### BRIEF
Retype each entry below exactly. Do not carry any image over.

(Collection entries)
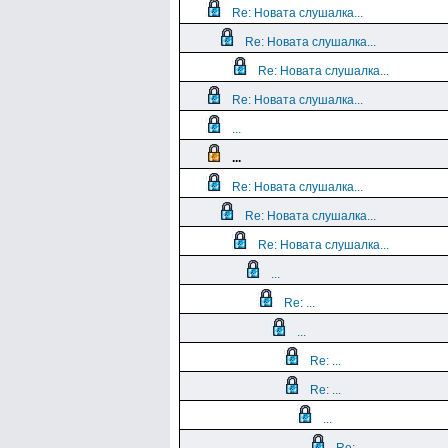
Re: Новата слушалка...
Re: Новата слушалка...
Re: Новата слушалка...
Re: Новата слушалка...
...
...
Re: Новата слушалка...
Re: Новата слушалка...
Re: Новата слушалка...
...
Re: ...
...
Re: ...
Re: ...
...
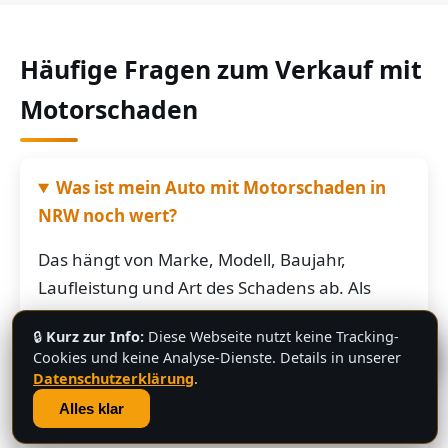
Häufige Fragen zum Verkauf mit
Motorschaden
Was ist mein Auto mit Motorschaden in
NRW noch wert?
Das hängt von Marke, Modell, Baujahr,
Laufleistung und Art des Schadens ab. Als
grobe Richtung: Fahrzeuge mit Motorschaden
🔒
Kurz zur Info:
Diese Webseite nutzt keine Tracking-
bringen je nach Restwert der Karosserie und
💬
Cookies und keine Analyse-Dienste. Details in unserer
der Teile oft noch mehrere hundert bis
Datenschutzerklärung
.
mehrere tausend Euro. Schicken Sie uns die
Alles klar
Fahrzeugdaten – Sie bekommen von uns eine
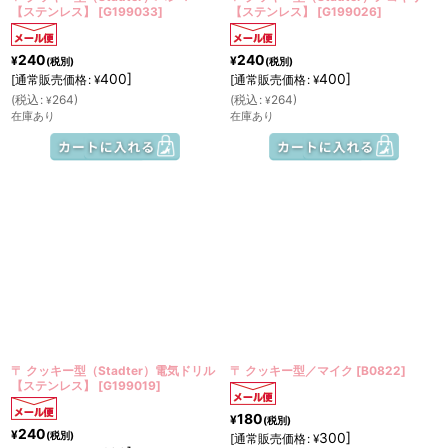
【ステンレス】
[
G199033
]
【ステンレス】
[
G199026
]
240
240
¥
¥
(税別)
(税別)
400
]
400
]
[
通常販売価格
:
[
通常販売価格
:
¥
¥
(
税込
:
264
)
(
税込
:
264
)
¥
¥
在庫あり
在庫あり
〒 クッキー型（Stadter）電気ドリル
〒 クッキー型／マイク
[
B0822
]
【ステンレス】
[
G199019
]
180
¥
(税別)
240
¥
(税別)
300
]
[
通常販売価格
:
¥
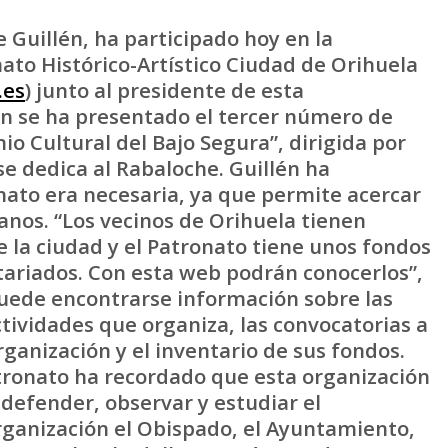
 Guillén, ha participado hoy en la
ato Histórico-Artístico Ciudad de Orihuela
.es
) junto al presidente de esta
én se ha presentado el tercer número de
io Cultural del Bajo Segura”, dirigida por
 se dedica al Rabaloche. Guillén ha
nato era necesaria, ya que permite acercar
danos. “Los vecinos de Orihuela tienen
 la ciudad y el Patronato tiene unos fondos
ariados. Con esta web podrán conocerlos”,
 puede encontrarse información sobre las
ctividades que organiza, las convocatorias a
ganización y el inventario de sus fondos.
atronato ha recordado que esta organización
 defender, observar y estudiar el
rganización el Obispado, el Ayuntamiento,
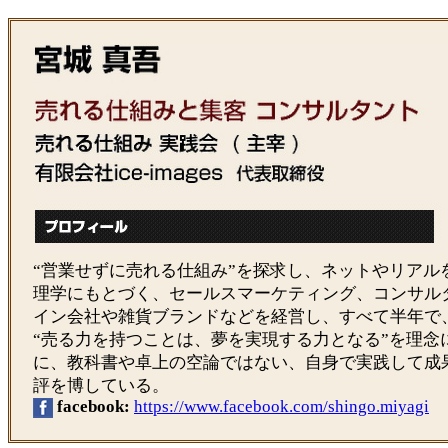
“営業せずに売れる仕組み”を探求し、ネットやリアル
理学にもとづく、セールスマーケティング、コンサル
イン会社や雑貨ブランドなどを経営し、すべて半年で
“売る力を持つことは、夢を実現する力となる”を理念
に、教科書や卓上の空論ではない、自身で実践して成
評を博している。
facebook:
https://www.facebook.com/shingo.miyagi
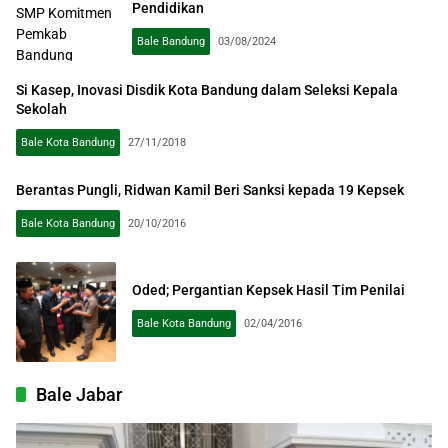
Pendidikan
Bale Bandung
03/08/2024
Si Kasep, Inovasi Disdik Kota Bandung dalam Seleksi Kepala
Sekolah
Bale Kota Bandung
27/11/2018
Berantas Pungli, Ridwan Kamil Beri Sanksi kepada 19 Kepsek
Bale Kota Bandung
20/10/2016
Oded; Pergantian Kepsek Hasil Tim Penilai
Bale Kota Bandung
02/04/2016
Bale Jabar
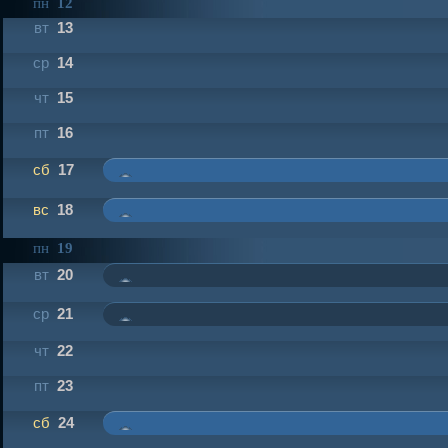
пн
12
вт
13
ср
14
чт
15
пт
16
сб
17
вс
18
пн
19
вт
20
ср
21
чт
22
пт
23
сб
24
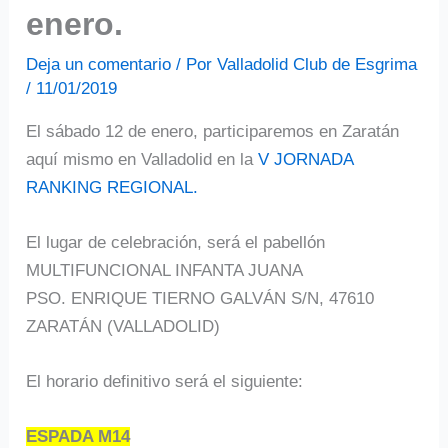
enero.
Deja un comentario
/ Por
Valladolid Club de Esgrima
/
11/01/2019
El sábado 12 de enero, participaremos en Zaratán
aquí mismo en Valladolid en la
V JORNADA
RANKING REGIONAL.
El lugar de celebración, será el pabellón
MULTIFUNCIONAL INFANTA JUANA
PSO. ENRIQUE TIERNO GALVÁN S/N, 47610
ZARATÁN (VALLADOLID)
El horario definitivo será el siguiente:
ESPADA M14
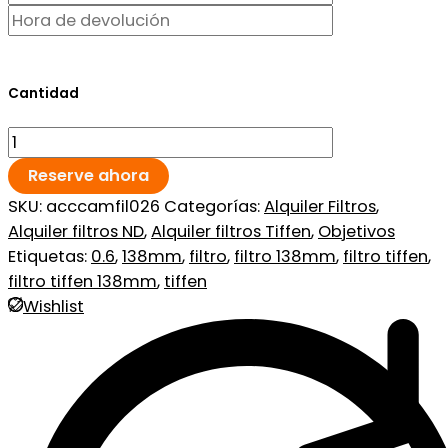
Cantidad
Reserve ahora
SKU:
acccamfil026
Categorías:
Alquiler Filtros
,
Alquiler filtros ND
,
Alquiler filtros Tiffen
,
Objetivos
Etiquetas:
0.6
,
138mm
,
filtro
,
filtro 138mm
,
filtro tiffen
,
filtro tiffen 138mm
,
tiffen
Wishlist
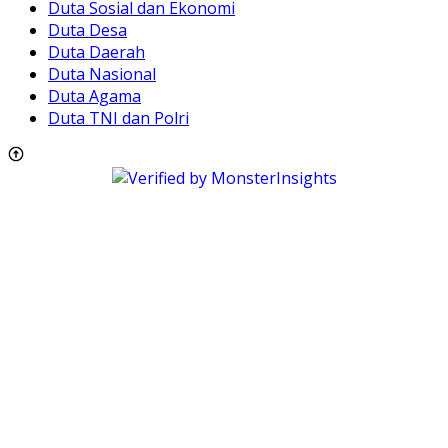
Duta Sosial dan Ekonomi
Duta Desa
Duta Daerah
Duta Nasional
Duta Agama
Duta TNI dan Polri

### SOLUTION TO THIS PROBLEM
Re: Новата слушалка...
Re: Новата слушалка...
Re: Новата слушалка...
Re: Новата слушалка...
...
...
Re: Новата слушалка...
Re: Новата слушалка...
Re: Новата слушалка...
...
Re: ...
...
Re: ...
Re: ...
...
Häufige Fragen zum Verkauf mit
Motorschaden
Was ist mein Auto mit Motorschaden in
NRW noch wert?
Das hängt von Marke, Modell, Baujahr,
Laufleistung und Art des Schadens ab. Als
grobe Richtung: Fahrzeuge mit Motorschaden
🔒
Kurz zur Info:
Diese Webseite nutzt keine Tracking-
bringen je nach Restwert der Karosserie und
💬
Cookies und keine Analyse-Dienste. Details in unserer
der Teile oft noch mehrere hundert bis
Datenschutzerklärung
.
mehrere tausend Euro. Schicken Sie uns die
Alles klar
Fahrzeugdaten – Sie bekommen von uns eine
【ステンレス】
[
G199033
]
【ステンレス】
[
G199026
]
240
240
¥
¥
(税別)
(税別)
400
]
400
]
[
通常販売価格
:
[
通常販売価格
:
¥
¥
(
税込
:
264
)
(
税込
:
264
)
¥
¥
在庫あり
在庫あり
〒 クッキー型（Stadter）電気ドリル
〒 クッキー型／マイク
[
B0822
]
【ステンレス】
[
G199019
]
180
¥
(税別)
240
¥
(税別)
300
]
[
通常販売価格
:
¥
 Guillén, ha participado hoy en la
ato Histórico-Artístico Ciudad de Orihuela
.es
) junto al presidente de esta
én se ha presentado el tercer número de
io Cultural del Bajo Segura”, dirigida por
 se dedica al Rabaloche. Guillén ha
nato era necesaria, ya que permite acercar
danos. “Los vecinos de Orihuela tienen
 la ciudad y el Patronato tiene unos fondos
ariados. Con esta web podrán conocerlos”,
 puede encontrarse información sobre las
ctividades que organiza, las convocatorias a
ganización y el inventario de sus fondos.
atronato ha recordado que esta organización
 defender, observar y estudiar el
rganización el Obispado, el Ayuntamiento,
“営業せずに売れる仕組み”を探求し、ネットやリアル
理学にもとづく、セールスマーケティング、コンサル
イン会社や雑貨ブランドなどを経営し、すべて半年で
“売る力を持つことは、夢を実現する力となる”を理念
に、教科書や卓上の空論ではない、自身で実践して成
評を博している。
facebook:
https://www.facebook.com/shingo.miyagi
Pendidikan
Bale Bandung
03/08/2024
Si Kasep, Inovasi Disdik Kota Bandung dalam Seleksi Kepala
Sekolah
Bale Kota Bandung
27/11/2018
Berantas Pungli, Ridwan Kamil Beri Sanksi kepada 19 Kepsek
Bale Kota Bandung
20/10/2016
Oded; Pergantian Kepsek Hasil Tim Penilai
Bale Kota Bandung
02/04/2016
Bale Jabar
пн
12
вт
13
ср
14
чт
15
пт
16
сб
17
вс
18
пн
19
вт
20
ср
21
чт
22
пт
23
сб
24
enero.
Deja un comentario
/ Por
Valladolid Club de Esgrima
/
11/01/2019
El sábado 12 de enero, participaremos en Zaratán
aquí mismo en Valladolid en la
V JORNADA
RANKING REGIONAL.
El lugar de celebración, será el pabellón
MULTIFUNCIONAL INFANTA JUANA
PSO. ENRIQUE TIERNO GALVÁN S/N, 47610
ZARATÁN (VALLADOLID)
El horario definitivo será el siguiente:
ESPADA M14
Cantidad
Reserve ahora
SKU:
acccamfil026
Categorías:
Alquiler Filtros
,
Alquiler filtros ND
,
Alquiler filtros Tiffen
,
Objetivos
Etiquetas:
0.6
,
138mm
,
filtro
,
filtro 138mm
,
filtro tiffen
,
filtro tiffen 138mm
,
tiffen
Wishlist
Duta Sosial dan Ekonomi
Duta Desa
Duta Daerah
Duta Nasional
Duta Agama
Duta TNI dan Polri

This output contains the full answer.